Sri Swami Sivananda was a visionary who was able to foresee the future needs of human society. Seeing the potential of yoga to alleviate the imbalance and distress of life in modern society, he took yoga from the secret realms of mysticism and into practice and daily life. Sri Swami Sivananda gave the yogic practices and teachings to one and all – to the postman, milkman, traveller and beggar, to the businessman, the housewife, and the thief. Rendered into simple practices for the cultivation of virtues, the betterment of character and the development of personality and self, Sri Swami Sivananda taught a synthesis of practical Vedanta and integrated yoga, as a means to obtain excellence in life.

Integral Yoga

Sri Swami Sivananda expounded yoga as a practical subject which could be applied to improve and uplift people’s daily lives. Yoga was presented as a set of practical tools to develop and expand the faculties of “head, heart and hands” – the faculties of the mind and intellect; emotions, feelings and sentiments; and action, performance and creative expression.

Sri Swami Sivananda’s yoga of synthesis or integral yoga was the integrated combination of the four principal paths or foundations of yoga: karma yoga, the path of action, bhakti yoga, the path of devotion, raja yoga, the path of psychic control and jnana yoga, the path of self-analysis and knowledge. Sri Swami Sivananda taught that for real spiritual evolution these four categories of yoga sadhana have to be integrated in daily life. “Practise karma yoga for purification of mind and heart, hatha yoga to keep up good health and strength and purify the prana and steady the mind, raja yoga to destroy the sankalpas and induce concentration in meditation, and jnana yoga to remove the veil of ignorance and ultimately rest in one’s own satchidananda swarupa.”

Through his teachings and own example, Sri Swami Sivananda taught that the real expression of yoga in life took the form of his eight-fold path of yoga: serve, love, give, purify, be good, do good, meditate, realize. A unique road-map for all spiritual seekers, this ashtanga yoga continues beyond the personal attainments of raja yoga towards the positive, creative expression of yoga in external life for the betterment of family, society and the environment.

Call to Divine Life

“Yoga is complete life. It is a method which overhauls every aspect of the human nature. Yoga shows you the way.”

- Sri Swami Sivananda

Sri Swami Sivananda raised the goal of God-realization before people’s eyes as the true and real purpose for human birth, and laid out the yogic path that must be followed in one’s life to achieve that.

Calling one and all to embrace the Divine Life, Sri Swami Sivananda propagated the bringing of spirituality into daily life. He advocated spiritualizing daily activities so that the whole of one’s life becomes divine. He taught this most powerfully through his own example. To serve others and share what he had was his inborn nature. Sri Swami Sivananda saw God in every being and treated the poor, the sick, the suffering and the needy with the sincerity of worship.

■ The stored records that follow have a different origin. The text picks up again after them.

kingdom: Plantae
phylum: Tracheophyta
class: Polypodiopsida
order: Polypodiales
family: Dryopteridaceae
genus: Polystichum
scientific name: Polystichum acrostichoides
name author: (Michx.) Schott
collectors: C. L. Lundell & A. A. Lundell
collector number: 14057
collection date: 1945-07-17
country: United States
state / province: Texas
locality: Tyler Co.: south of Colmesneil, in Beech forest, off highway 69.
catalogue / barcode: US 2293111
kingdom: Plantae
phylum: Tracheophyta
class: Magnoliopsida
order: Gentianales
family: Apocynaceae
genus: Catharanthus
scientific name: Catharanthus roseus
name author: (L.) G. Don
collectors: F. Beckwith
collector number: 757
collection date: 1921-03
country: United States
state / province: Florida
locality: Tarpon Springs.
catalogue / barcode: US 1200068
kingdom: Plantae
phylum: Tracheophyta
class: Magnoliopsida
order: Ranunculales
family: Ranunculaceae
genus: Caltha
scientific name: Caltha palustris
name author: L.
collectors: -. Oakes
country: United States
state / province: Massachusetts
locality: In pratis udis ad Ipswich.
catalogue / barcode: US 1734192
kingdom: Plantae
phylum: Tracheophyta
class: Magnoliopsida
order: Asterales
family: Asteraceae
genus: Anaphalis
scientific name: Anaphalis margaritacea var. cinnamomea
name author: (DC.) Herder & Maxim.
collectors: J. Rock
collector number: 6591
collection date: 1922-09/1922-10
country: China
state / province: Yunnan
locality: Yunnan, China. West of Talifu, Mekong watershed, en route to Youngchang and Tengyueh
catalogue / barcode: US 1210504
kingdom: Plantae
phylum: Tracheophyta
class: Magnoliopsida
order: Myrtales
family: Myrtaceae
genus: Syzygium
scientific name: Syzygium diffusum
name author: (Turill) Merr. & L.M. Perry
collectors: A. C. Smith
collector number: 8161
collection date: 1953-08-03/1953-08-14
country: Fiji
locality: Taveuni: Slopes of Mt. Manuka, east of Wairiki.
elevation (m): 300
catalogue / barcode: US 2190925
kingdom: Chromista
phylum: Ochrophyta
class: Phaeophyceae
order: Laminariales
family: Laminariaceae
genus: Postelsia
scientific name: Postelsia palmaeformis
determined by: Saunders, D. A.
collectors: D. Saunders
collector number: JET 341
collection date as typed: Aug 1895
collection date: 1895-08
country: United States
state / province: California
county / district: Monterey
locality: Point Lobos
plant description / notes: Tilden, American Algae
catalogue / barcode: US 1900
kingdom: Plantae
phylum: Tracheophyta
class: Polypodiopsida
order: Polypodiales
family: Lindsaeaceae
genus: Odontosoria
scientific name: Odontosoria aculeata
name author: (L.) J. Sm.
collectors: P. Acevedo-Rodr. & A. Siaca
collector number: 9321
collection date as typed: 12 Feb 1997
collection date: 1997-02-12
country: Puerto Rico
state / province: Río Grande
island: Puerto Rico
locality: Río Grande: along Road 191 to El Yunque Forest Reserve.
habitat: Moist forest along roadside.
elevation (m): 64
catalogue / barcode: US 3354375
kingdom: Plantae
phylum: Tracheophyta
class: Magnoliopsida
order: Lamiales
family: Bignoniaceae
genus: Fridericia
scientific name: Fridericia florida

Sri Swami Sivananda initiated many aspirants into the noble order of sannyasa in the Dasnami tradition. He trained and created sannyasins of an extraordinary calibre, some of whom also became luminaries. Twelve of his sannyasin disciples were given specific missions in different parts of India and the world to propagate different aspects of yogic and vedantic culture. One of these was Sri Swami Satyananda, to whom Sri Swami Sivananda entrusted the mission to “spread yoga from door to door and shore to shore”.

“Just thinking of Swami Sivananda is yoga.”